L’ARS, au mois de mars, avait délivré une autorisation provisoire au GHM pour pratiquer la réanimation. Cela va peut-être se reproduire, alors que 10 lits de soins intensifs sur 12 (bientôt 18) accueillent des patients Covid.
« Un tiers de ces nouveaux clusters se situe en Ehpad », selon l’ARS
Dans le même temps, l’ARS s’est inscrite dans le plan de lutte contre l’épidémie dans les Établissements sociaux et médico-sociaux (ESMS). Celui-ci a été publié par le ministère des solidarités et de la santé le 1er octobre. En effet, en Auvergne-Rhône-Alpes, le nombre de clusters augmente. Au 22 octobre, 175 clusters à criticité élevée sont identifiés, dont 39 nouveaux. Et, selon l’ARS, « un tiers de ces nouveaux clusters se situe en Ehpad ». Au total, « 86 clusters de criticité élevée sont actuellement déclarés dans les Ehpad de la région. Soit la moitié du total des clusters. »

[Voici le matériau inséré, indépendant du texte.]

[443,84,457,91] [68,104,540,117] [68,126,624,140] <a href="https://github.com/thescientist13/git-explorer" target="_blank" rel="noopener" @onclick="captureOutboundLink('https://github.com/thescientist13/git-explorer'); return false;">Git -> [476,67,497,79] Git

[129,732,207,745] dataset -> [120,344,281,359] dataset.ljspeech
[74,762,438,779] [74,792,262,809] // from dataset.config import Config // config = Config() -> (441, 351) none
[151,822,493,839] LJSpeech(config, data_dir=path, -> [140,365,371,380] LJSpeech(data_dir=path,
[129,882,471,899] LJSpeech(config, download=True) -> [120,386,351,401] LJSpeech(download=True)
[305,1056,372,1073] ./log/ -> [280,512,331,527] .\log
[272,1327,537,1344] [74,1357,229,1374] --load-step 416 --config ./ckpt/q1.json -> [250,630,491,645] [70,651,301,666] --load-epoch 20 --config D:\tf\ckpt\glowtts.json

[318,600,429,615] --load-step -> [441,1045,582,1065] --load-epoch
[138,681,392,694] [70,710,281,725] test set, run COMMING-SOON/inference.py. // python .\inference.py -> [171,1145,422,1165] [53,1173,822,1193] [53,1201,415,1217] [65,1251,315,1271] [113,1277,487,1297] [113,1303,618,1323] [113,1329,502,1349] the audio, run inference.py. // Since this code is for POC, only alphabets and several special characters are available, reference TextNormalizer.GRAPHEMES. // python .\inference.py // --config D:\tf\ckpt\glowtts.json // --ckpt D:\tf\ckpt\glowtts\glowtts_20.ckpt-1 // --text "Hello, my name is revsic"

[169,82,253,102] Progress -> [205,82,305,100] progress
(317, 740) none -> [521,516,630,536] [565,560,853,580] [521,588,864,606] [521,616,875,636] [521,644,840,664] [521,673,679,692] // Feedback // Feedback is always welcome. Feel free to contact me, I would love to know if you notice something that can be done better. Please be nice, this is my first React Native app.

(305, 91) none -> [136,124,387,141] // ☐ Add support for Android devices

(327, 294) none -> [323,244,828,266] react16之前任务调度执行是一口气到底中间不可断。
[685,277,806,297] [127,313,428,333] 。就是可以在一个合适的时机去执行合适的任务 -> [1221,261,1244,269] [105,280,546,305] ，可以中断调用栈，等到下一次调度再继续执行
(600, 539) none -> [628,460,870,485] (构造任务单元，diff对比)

Déjà au 15 octobre, 878 Ehpad avaient fait l’objet d’un dépistage. 27 809 résidents et 32 877 professionnels ont été testés. 11,9 % des résidents et 4,6 % des professionnels testés étaient positifs. Selon l’ARS, « une grande partie des clusters, en Ehpad notamment, sont du fait d’un manque d’application des gestes barrière des personnes extérieures lors des visites à leurs proches. »
Dans ce contexte, un plan de protection de ces établissements a été lancé. Parmi les actions engagées, on trouve l’activation d’une cellule de crise dans les établissements. Le renforcement des mesures barrières, avec une « vigilance sur les temps de regroupement des personnels ». Mais également l’appui des services hospitaliers aux établissements médico-sociaux, « à travers des astreintes gériatriques », et « l’intervention des équipes mobiles d’hygiène [et] des équipes de soins palliatifs et de l’Hospitalisation à domicile (HAD). »
Par ailleurs, le plan prévoit la mobilisation des référents hospitaliers en hygiène dans chaque territoire, la « constitution de stocks suffisants » en équipements de protection individuelle, en médicaments et en produit de nettoyage. Ainsi que le « renforcement des mesures barrière autour des résidents contaminés sans leur faire courir un risque de rupture lié à l’isolement. »
Ainsi, l’éventuelle suspension des visites doit être « proportionnée et de courte durée (15 jours au maximum) ».